The Status of All Things

She eyes me sympathetically. “Don’t worry, your life will get better.”


I tilt my head and take a closer look at her face. Had I met her before? I didn’t think so, but something about the way she said that my life would get better—it was almost as if she knew me and knew what happened. But how?

She slides the mocha across the counter and I meet her eyes again, now certain I have never seen her before. God, I have already lost my fiancé, am I losing my mind too?

“You’re going to be okay,” she says as I grab the hot cup and slide a sleeve over it.

“Thanks, but I’m fine,” I finally say more sharply than I intend, wanting to believe my own words, to escape this woman who seems to be able to see right through me. I swivel and walk away quickly, not looking back, even when I swear I hear her laugh and say, “Whatever you say, Kate.”





CHAPTER FOUR



Feeling blindsided and stupid. How could I have missed the warning signs?

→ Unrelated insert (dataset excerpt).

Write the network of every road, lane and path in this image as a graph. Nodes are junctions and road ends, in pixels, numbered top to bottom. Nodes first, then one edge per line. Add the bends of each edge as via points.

I mentally compose the status update I wish I could post as I climb the stairs to my front door, painted fire-engine red based on the recommendation of the feng shui consultant I hired after Max moved in with me. She had floated through the house like a fall breeze, shaking her head slightly every few minutes and making notes in her gold notebook. Several hundred dollars and paint colors later, she had finally given her chi blessing and convinced me that my happily-ever-after with Max was just around the corner despite the fact he’d been tight-lipped about his plan to propose.

As I hear the flutelike sound of the wind brushing against the chime I’d hung outside, my mind wanders to the delicate pink crystal hearts I’d hid in the love corner, which happened to be our laundry room—the ones I’d dangled from a nail in the back of the linen closet behind my bulk purchases of tissue boxes and Dove soap. The same gems I’d smashed to pieces last night, feeling like the universe had let me down. I had unflinchingly given all my faith, painstakingly put together a vision board, and religiously chanted my daily affirmations, yet here I was—alone. As I’d ripped up every last inspirational photo and motivational quote that I had so carefully pinned to the manifestation corkboard that I had hung over my mahogany desk, I decided it was a sad moment when you realized there really was no magic in this world.

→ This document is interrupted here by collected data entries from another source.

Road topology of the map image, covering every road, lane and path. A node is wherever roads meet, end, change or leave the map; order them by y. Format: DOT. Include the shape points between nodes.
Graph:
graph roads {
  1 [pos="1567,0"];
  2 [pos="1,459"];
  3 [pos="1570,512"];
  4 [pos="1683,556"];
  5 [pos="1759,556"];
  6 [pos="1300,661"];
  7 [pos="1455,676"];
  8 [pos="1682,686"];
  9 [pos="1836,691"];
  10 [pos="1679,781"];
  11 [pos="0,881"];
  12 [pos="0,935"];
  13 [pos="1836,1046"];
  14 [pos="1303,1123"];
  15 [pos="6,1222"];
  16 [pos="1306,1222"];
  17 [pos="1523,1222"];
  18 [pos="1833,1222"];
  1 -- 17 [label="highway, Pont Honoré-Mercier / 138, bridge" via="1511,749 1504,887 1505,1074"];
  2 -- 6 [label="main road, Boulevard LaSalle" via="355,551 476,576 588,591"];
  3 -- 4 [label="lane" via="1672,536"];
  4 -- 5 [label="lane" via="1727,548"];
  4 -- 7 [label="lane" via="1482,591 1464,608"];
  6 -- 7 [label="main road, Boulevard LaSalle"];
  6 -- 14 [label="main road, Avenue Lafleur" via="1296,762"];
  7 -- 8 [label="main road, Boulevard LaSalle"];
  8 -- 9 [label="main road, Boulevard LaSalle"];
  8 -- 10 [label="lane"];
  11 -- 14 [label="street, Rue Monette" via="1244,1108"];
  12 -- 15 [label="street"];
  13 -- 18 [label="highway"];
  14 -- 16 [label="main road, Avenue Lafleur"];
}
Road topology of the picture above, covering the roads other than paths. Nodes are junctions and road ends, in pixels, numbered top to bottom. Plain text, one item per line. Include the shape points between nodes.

I find Jules and Liam huddled on my couch. “Hey,” they say in unison with feigned smiles painted across their faces.

“I’m glad you got out of the house,” Jules says as she materializes at my side and gently takes the cup from my hand. “Thanks for this.”

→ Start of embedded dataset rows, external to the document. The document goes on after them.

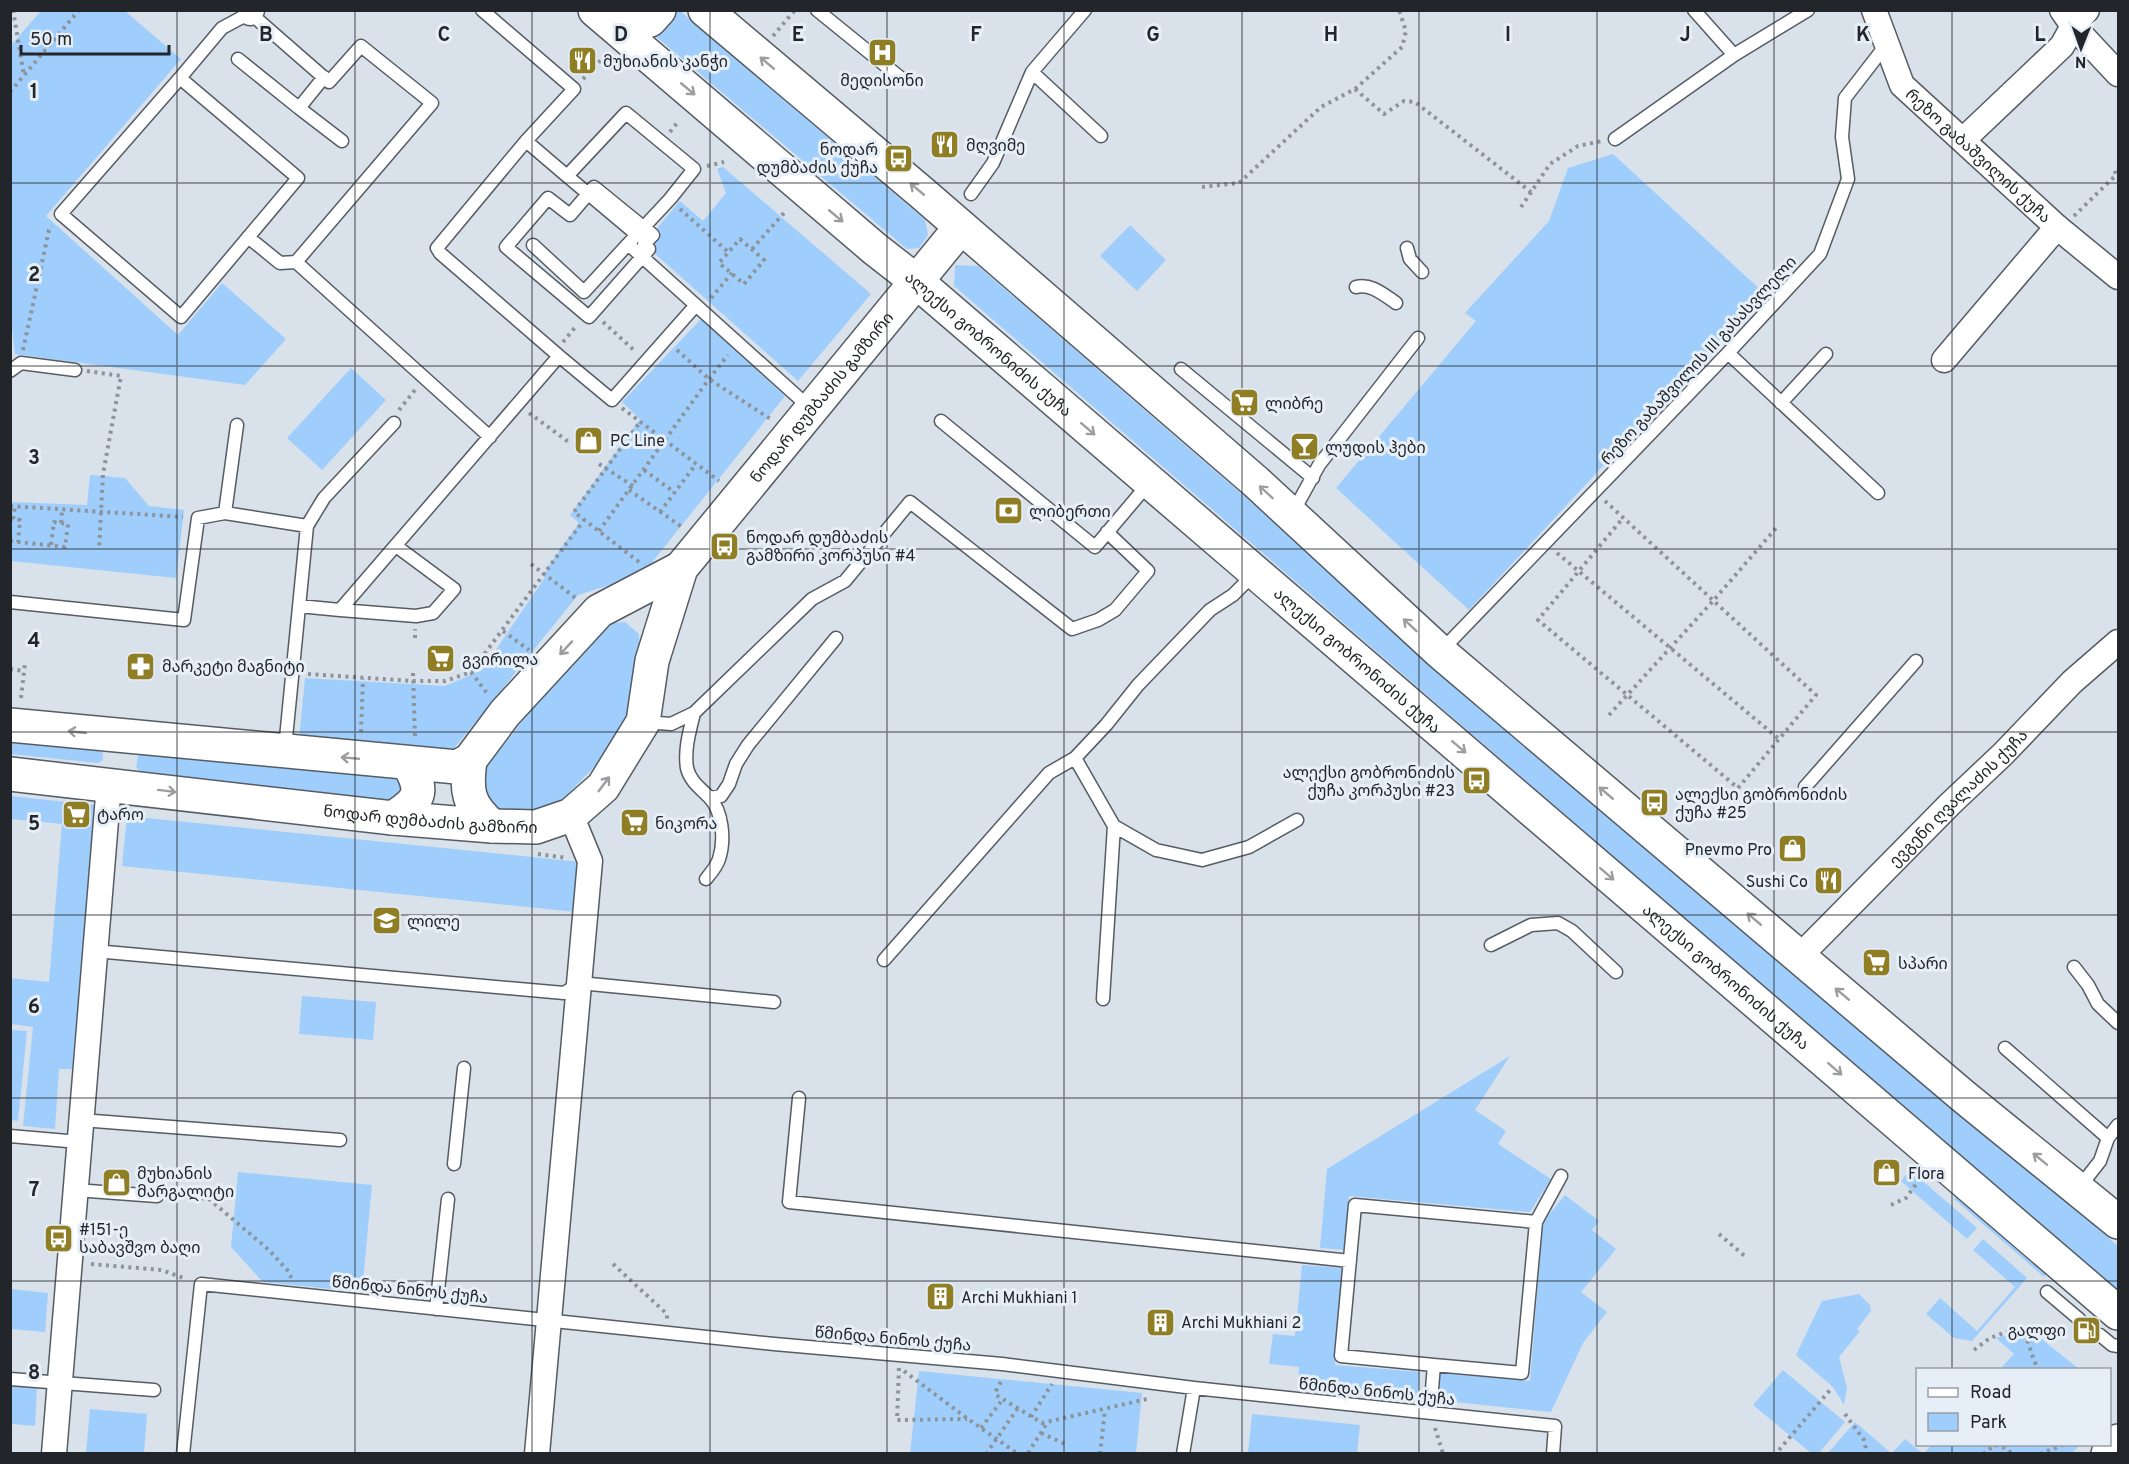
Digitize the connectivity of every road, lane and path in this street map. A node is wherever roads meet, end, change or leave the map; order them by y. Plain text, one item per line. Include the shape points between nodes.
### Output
1 (13, 10) edge
2 (79, 10) edge
3 (483, 10) edge
4 (658, 10) edge
5 (705, 10) edge
6 (795, 10) edge
7 (817, 10) edge
8 (1085, 10) edge
9 (1399, 10) edge
10 (1694, 10) edge
11 (1808, 10) edge
12 (1875, 10) edge
13 (251, 11) edge
14 (2074, 16) edge
15 (607, 20) edge
16 (773, 37) dead end
17 (1886, 45) junction
18 (1734, 56) junction
19 (237, 59) dead end
20 (602, 59) dead end
21 (1032, 72) junction
22 (2118, 74) edge
23 (25, 76) junction
24 (324, 77) junction
25 (180, 78) junction
26 (902, 79) dead end
27 (574, 89) junction
28 (1354, 89) junction
29 (10, 92) edge
30 (299, 108) junction
31 (677, 123) dead end
32 (672, 129) dead end
33 (1101, 136) dead end
34 (1615, 139) joint
35 (1964, 139) junction
36 (342, 141) dead end
37 (526, 141) junction
38 (2114, 168) dead end
39 (567, 176) junction
40 (1202, 187) dead end
41 (1531, 192) junction
42 (588, 194) junction
43 (971, 194) dead end
44 (670, 199) junction
45 (1521, 207) dead end
46 (784, 213) dead end
47 (61, 214) junction
48 (961, 227) junction
49 (2059, 228) junction
50 (640, 231) junction
51 (248, 237) junction
52 (628, 244) junction
53 (532, 245) dead end
54 (1407, 248) dead end
55 (752, 249) junction
56 (728, 252) junction
57 (642, 257) junction
58 (296, 262) junction
59 (1422, 272) dead end
60 (732, 273) junction
61 (2118, 277) edge
62 (916, 280) junction
63 (1356, 287) dead end
64 (1396, 303) dead end
65 (699, 307) junction
66 (590, 314) junction
67 (1418, 338) dead end
68 (666, 339) junction
69 (738, 343) junction
70 (1728, 353) junction
71 (557, 354) junction
72 (1826, 354) dead end
73 (1944, 360) dead end
74 (646, 361) junction
75 (21, 363) junction
76 (1181, 369) dead end
77 (75, 370) joint
78 (10, 371) edge
79 (425, 378) junction
80 (709, 379) junction
81 (612, 400) junction
82 (1781, 403) junction
83 (517, 405) junction
84 (810, 408) junction
85 (773, 420) dead end
86 (941, 421) dead end
87 (640, 422) junction
88 (394, 423) joint
89 (237, 425) dead end
90 (490, 436) junction
91 (570, 442) dead end
92 (665, 442) junction
93 (599, 464) dead end
94 (696, 464) junction
95 (606, 468) junction
96 (644, 470) junction
97 (1313, 478) junction
98 (722, 483) dead end
99 (1150, 483) junction
100 (633, 486) junction
101 (629, 490) junction
102 (674, 492) junction
103 (1595, 492) junction
104 (1878, 493) dead end
105 (13, 506) edge
106 (62, 510) junction
107 (103, 512) junction
108 (660, 512) junction
109 (225, 513) junction
110 (1291, 516) junction
111 (198, 518) junction
112 (1623, 518) junction
113 (12, 519) edge
114 (584, 520) junction
115 (61, 523) junction
116 (307, 526) junction
117 (1777, 527) dead end
118 (685, 530) dead end
119 (599, 531) junction
120 (1107, 532) junction
121 (10, 541) edge
122 (18, 542) junction
123 (1546, 543) junction
124 (51, 545) junction
125 (396, 546) junction
126 (99, 550) dead end
127 (531, 564) dead end
128 (642, 565) dead end
129 (681, 568) junction
130 (1578, 571) junction
131 (1255, 573) junction
132 (545, 574) junction
133 (1713, 601) junction
134 (10, 602) edge
135 (588, 605) junction
136 (299, 606) junction
137 (340, 610) junction
138 (503, 631) junction
139 (836, 639) dead end
140 (2118, 642) edge
141 (1670, 648) junction
142 (1440, 652) junction
143 (535, 654) dead end
144 (652, 661) junction
145 (1916, 661) dead end
146 (25, 663) dead end
147 (10, 669) edge
148 (24, 671) junction
149 (292, 672) junction
150 (471, 672) junction
151 (413, 673) dead end
152 (363, 679) junction
153 (412, 681) junction
154 (1627, 695) junction
155 (495, 705) dead end
156 (16, 712) edge
157 (694, 713) junction
158 (1609, 715) dead end
159 (643, 722) junction
160 (361, 733) dead end
161 (135, 738) junction
162 (1779, 739) junction
163 (412, 751) junction
164 (284, 752) junction
165 (1075, 758) junction
166 (470, 760) junction
167 (10, 774) edge
168 (109, 784) junction
169 (1805, 787) dead end
170 (710, 798) junction
171 (572, 815) junction
172 (393, 818) junction
173 (1297, 820) dead end
174 (492, 826) junction
175 (1114, 826) junction
176 (706, 879) dead end
177 (1491, 945) dead end
178 (95, 951) junction
179 (1799, 957) junction
180 (884, 960) dead end
181 (2074, 967) dead end
182 (1616, 972) dead end
183 (580, 983) junction
184 (1103, 999) dead end
185 (774, 1002) dead end
186 (2118, 1023) edge
187 (2005, 1048) dead end
188 (464, 1068) dead end
189 (799, 1098) dead end
190 (2118, 1125) edge
191 (80, 1131) junction
192 (10, 1136) edge
193 (2108, 1138) junction
194 (340, 1140) dead end
195 (454, 1164) dead end
196 (1561, 1176) dead end
197 (1923, 1176) dead end
198 (75, 1190) junction
199 (2078, 1190) junction
200 (157, 1196) joint
201 (448, 1199) dead end
202 (1891, 1204) dead end
203 (1536, 1222) junction
204 (2118, 1222) edge
205 (1719, 1234) dead end
206 (1748, 1258) dead end
207 (1350, 1261) junction
208 (69, 1264) junction
209 (614, 1264) dead end
210 (201, 1284) junction
211 (2047, 1293) dead end
212 (298, 1294) junction
213 (436, 1309) junction
214 (2079, 1319) dead end
215 (549, 1321) junction
216 (2109, 1324) edge
217 (666, 1333) junction
218 (2118, 1346) edge
219 (1974, 1350) dead end
220 (879, 1353) junction
221 (1434, 1365) junction
222 (900, 1368) junction
223 (2037, 1368) edge
224 (1060, 1371) junction
225 (10, 1379) edge
226 (1001, 1382) dead end
227 (59, 1383) junction
228 (1194, 1388) junction
229 (154, 1390) dead end
230 (1830, 1390) dead end
231 (1003, 1399) junction
232 (1157, 1400) dead end
233 (1018, 1408) junction
234 (1105, 1409) junction
235 (1430, 1413) junction
236 (1845, 1414) dead end
237 (1031, 1417) junction
238 (968, 1419) junction
239 (1048, 1422) junction
240 (981, 1428) junction
241 (1041, 1433) junction
242 (996, 1439) junction
243 (2118, 1442) edge
244 (1065, 1444) dead end
245 (1999, 1446) edge
246 (2061, 1446) edge
247 (1779, 1450) dead end
248 (1030, 1453) edge
249 (54, 1454) edge
250 (183, 1454) edge
251 (537, 1454) edge
252 (986, 1454) edge
253 (1018, 1454) edge
254 (1100, 1454) edge
255 (1183, 1454) edge
256 (1443, 1454) edge
257 (1552, 1454) edge
258 (1867, 1454) edge
259 (2012, 1454) edge
260 (2040, 1454) edge
261 (2108, 1454) edge

1 - 23 path
2 - 23 path
3 - 27 lane
4 - 15 main road via 650,20
48 -> 5 main road
6 - 16 path
7 - 26 lane
8 - 21 lane
9 - 28 path via 1406,31 1402,47
10 - 18 lane
11 - 18 lane
12 - 17 street, რეზო გაბაშვილის ქუჩა
13 - 24 lane
13 - 25 lane via 222,28
14 - 22 street
14 - 35 street via 2062,46
15 -> 62 main road, ალექსი გობრონიძის ქუჩა
17 - 35 street, რეზო გაბაშვილის ქუჩა via 1902,85
17 - 70 lane, რეზო გაბაშვილის III გასასვლელი via 1845,98 1842,137 1848,179 1820,254
18 - 34 lane
19 - 30 lane
20 - 27 path
21 - 33 lane
21 - 43 lane via 993,163
23 - 29 path
24 - 30 lane
24 - 58 lane via 329,82 361,46 432,103
25 - 47 lane
25 - 51 lane via 298,178
27 - 37 lane
28 - 40 path via 1321,107 1239,183
28 - 41 path via 1384,114 1404,101 1415,102
30 - 36 lane
31 - 32 path
34 - 41 path via 1578,146 1551,164
35 - 49 street, რეზო გაბაშვილის ქუჩა
37 - 39 lane
37 - 71 lane via 437,248
38 - 49 path via 2116,175
39 - 42 lane
39 - 44 lane via 626,113 694,169
41 - 45 path
42 - 50 lane
42 - 66 lane via 570,215 548,198 506,246
44 - 50 lane
44 - 56 path
46 - 55 path
47 - 51 lane via 181,317
47 - 75 path via 49,230
48 - 62 main road, ნოდარ დუმბაძის გამზირი
110 -> 48 main road
49 - 61 street, რეზო გაბაშვილის ქუჩა
49 - 73 street
50 - 52 lane
50 - 57 lane via 652,235 644,244 649,249
51 - 58 lane via 280,263
52 - 53 lane via 584,292
52 - 57 lane
54 - 59 lane via 1410,259
55 - 56 path via 740,239
55 - 60 path via 765,260 744,284
56 - 60 path via 719,263
57 - 65 lane
57 - 66 lane
58 - 79 lane
60 - 65 path
62 - 84 main road, ნოდარ დუმბაძის გამზირი
62 -> 99 main road, ალექსი გობრონიძის ქუჩა
63 - 64 lane via 1364,285
65 - 68 lane
65 - 69 lane
66 - 71 path
66 - 74 path
67 - 97 lane
68 - 74 lane
68 - 80 path
69 - 80 path
69 - 84 lane
70 - 82 lane
70 - 103 lane, რეზო გაბაშვილის III გასასვლელი
71 - 81 lane
71 - 83 lane
72 - 82 lane
74 - 81 lane
75 - 77 lane
75 - 78 lane
76 - 97 lane
77 - 107 path via 121,376 104,474
79 - 88 path via 395,414
79 - 90 lane
80 - 85 path
80 - 92 path
81 - 87 path
82 - 104 lane
83 - 90 lane
83 - 91 path
84 - 129 main road, ნოდარ დუმბაძის გამზირი
86 - 120 lane via 1095,547
87 - 92 path
87 - 95 path
88 - 116 lane via 324,498
89 - 109 lane
90 - 125 lane
92 - 94 path
92 - 96 path
93 - 95 path
94 - 98 path
94 - 102 path
95 - 100 path
95 - 114 path via 574,512
96 - 100 path
96 - 102 path
97 - 110 lane
99 - 120 lane
99 - 131 main road, ალექსი გობრონიძის ქუჩა
100 - 101 path
101 - 108 path
101 - 119 path
102 - 108 path
103 - 112 path
103 - 123 lane, რეზო გაბაშვილის III გასასვლელი
105 - 106 path
105 - 113 path
106 - 107 path
106 - 115 path
107 - 111 path
107 - 126 path
108 - 118 path
109 - 111 lane
109 - 116 lane
142 -> 110 main road
111 - 134 lane via 184,620
112 - 130 path
112 - 133 path
113 - 122 path via 20,520
114 - 119 path
114 - 132 path
115 - 124 path via 54,522
115 - 124 path via 68,524 66,547
116 - 136 lane
117 - 133 path
119 - 128 path
120 - 157 lane via 1148,571 1115,610 1072,629 910,502 845,581 812,599
121 - 122 path
122 - 124 path
123 - 130 path
123 - 142 lane, რეზო გაბაშვილის III გასასვლელი
125 - 137 lane
125 - 137 lane via 454,589 433,613 416,616
127 - 132 path
129 - 135 main road, ნოდარ დუმბაძის გამზირი
129 - 144 main road, ნოდარ დუმბაძის გამზირი
130 - 141 path
130 - 154 path via 1538,620
131 - 165 lane via 1202,618
131 -> 216 main road, ალექსი გობრონიძის ქუჩა
132 - 135 path
132 - 138 path
133 - 141 path
133 - 162 path via 1816,695
135 - 144 main road via 621,610 640,621 651,640
135 -> 166 main road, ნოდარ დუმბაძის გამზირი
136 - 137 lane
136 - 149 lane
138 - 143 path
138 - 150 path
139 - 170 lane via 748,745 721,796
140 - 179 street, ევგენი ღვალაძის ქუჩა via 2072,682
141 - 154 path
141 - 162 path
179 -> 142 main road
144 - 159 main road, ნოდარ დუმბაძის გამზირი
145 - 169 lane
146 - 148 path
147 - 148 path
148 - 156 path
149 - 152 path
149 - 164 lane
150 - 153 path via 445,681
150 - 155 path
151 - 153 path
152 - 153 path
152 - 160 path
153 - 163 path
154 - 158 path
154 - 162 path via 1738,788
161 -> 156 main road
157 - 159 lane via 670,724
157 - 170 lane via 686,749 687,768 692,781
171 -> 159 main road, ნოდარ დუმბაძის გამზირი via 603,787
161 - 164 main road
161 - 168 main road via 119,760
163 -> 164 main road
163 - 166 main road via 457,767
163 - 172 main road via 419,791 412,806
165 - 175 lane
165 - 180 lane via 1048,774
166 - 174 main road via 469,797
167 - 168 main road, ნოდარ დუმბაძის გამზირი
168 -> 172 main road, ნოდარ დუმბაძის გამზირი
168 - 178 street
170 - 176 lane via 722,828 722,848
171 - 174 main road, ნოდარ დუმბაძის გამზირი via 536,827
171 - 183 street via 590,861
172 - 174 main road, ნოდარ დუმბაძის გამზირი
173 - 175 lane via 1249,847 1202,860 1156,850
175 - 184 lane
177 - 182 lane via 1531,926 1558,923
178 - 183 lane via 564,993
178 - 191 street
199 -> 179 main road
181 - 186 lane via 2098,1004
183 - 185 lane
183 - 215 street
187 - 193 lane
188 - 195 lane
189 - 207 lane via 789,1202
190 - 193 lane
191 - 192 lane
191 - 194 lane
191 - 198 street
193 - 199 lane via 2100,1161
196 - 203 lane
197 - 202 path via 1906,1198
198 - 200 lane
198 - 208 street
199 - 204 main road
200 - 212 path via 209,1199 269,1250 289,1272
201 - 213 lane
203 - 207 lane via 1355,1205
203 - 221 lane via 1522,1373
205 - 206 path
207 - 221 lane via 1341,1356
208 - 210 path via 162,1270
208 - 227 street
209 - 217 path via 667,1314
210 - 212 lane, წმინდა ნინოს ქუჩა
210 - 250 lane
211 - 214 lane
212 - 213 lane, წმინდა ნინოს ქუჩა
213 - 215 lane, წმინდა ნინოს ქუჩა
215 - 217 lane, წმინდა ნინოს ქუჩა
215 - 251 street
216 - 218 lane via 2112,1345
217 - 220 lane, წმინდა ნინოს ქუჩა
219 - 223 path via 1990,1338 2020,1327
220 - 222 path
220 - 224 lane, წმინდა ნინოს ქუჩა
221 - 235 lane
222 - 238 path
222 - 238 path via 897,1420
224 - 228 lane, წმინდა ნინოს ქუჩა
224 - 237 path
225 - 227 lane
226 - 231 path via 996,1395
227 - 229 lane
227 - 249 street
228 - 235 lane, წმინდა ნინოს ქუჩა
228 - 255 lane
230 - 247 path
231 - 233 path
231 - 240 path
232 - 234 path
233 - 237 path
233 - 242 path
234 - 239 path
234 - 254 path
235 - 256 path
235 - 257 lane, წმინდა ნინოს ქუჩა via 1555,1426
236 - 258 path via 1864,1440
237 - 239 path via 1042,1424
238 - 240 path
239 - 241 path
240 - 242 path
241 - 244 path
241 - 248 path
242 - 252 path
242 - 253 path
243 - 261 main road
245 - 259 path
246 - 260 path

“Where’s mine?” Liam fake whines, and I shrug.

“Sorry, I didn’t know you’d be here,” I say as he protrudes his lower lip excessively before smiling. “But I’m really glad you are,” I add, hugging him tightly, breathing in the smell of Irish Spring soap.

“It’s probably for the best anyway . . . I brought my own comfort drink.” He holds up the same flask he had in the bridal suite. For a moment, the night comes crashing back like a wave slamming hard against a rocky coast, but I shake my head slightly to dispel the thoughts and instead conjure a memory of the two of us sitting in the back of a movie theater sipping peppermint schnapps as we laughed hysterically at whatever silly rom-com I’d convinced him to see, always with the agreement that we’d both pretend he didn’t love it as much as I did. He reaches down and pulls out a pint of Ben & Jerry’s from a plastic Ralph’s bag at his feet. “Forget your no-foam soy whatevers. Why don’t you join me in this kind of comfort?” He holds up the flask in one hand and the carton of ice cream in the other. “C’mon, pick your poison!”

Deciding I’ll opt for high-fructose sugar over whatever mystery alcohol he’s holding, still nursing a headache from last night’s wine bender, I grab the carton of my favorite flavor, Chunky Monkey, from his hand and a spoon from the kitchen.

We sit in silence in a row on the couch— with matched solemn expressions, like three kids waiting for the principal—me stuffing my face with walnut, banana, and chocolate chunks, Jules drinking her mocha, and Liam sipping his liquor. “So I’ve been thinking,” Liam finally says. “What if we make Max pay for what he’s done to you the good old-fashioned way—you know, by giving him a nice ass-kicking?”

“Are you volunteering?” I ask as Jules and I dissolve in laughter, the tightness in my chest temporarily surrendering. “Because you don’t even like to watch boxing on TV!”

“Maybe. But that doesn’t mean I couldn’t take him.” Liam balls his hands into fists and jabs his toned arms in the air. “He hurt my girl—that’ll help any guy find his inner Tyson!”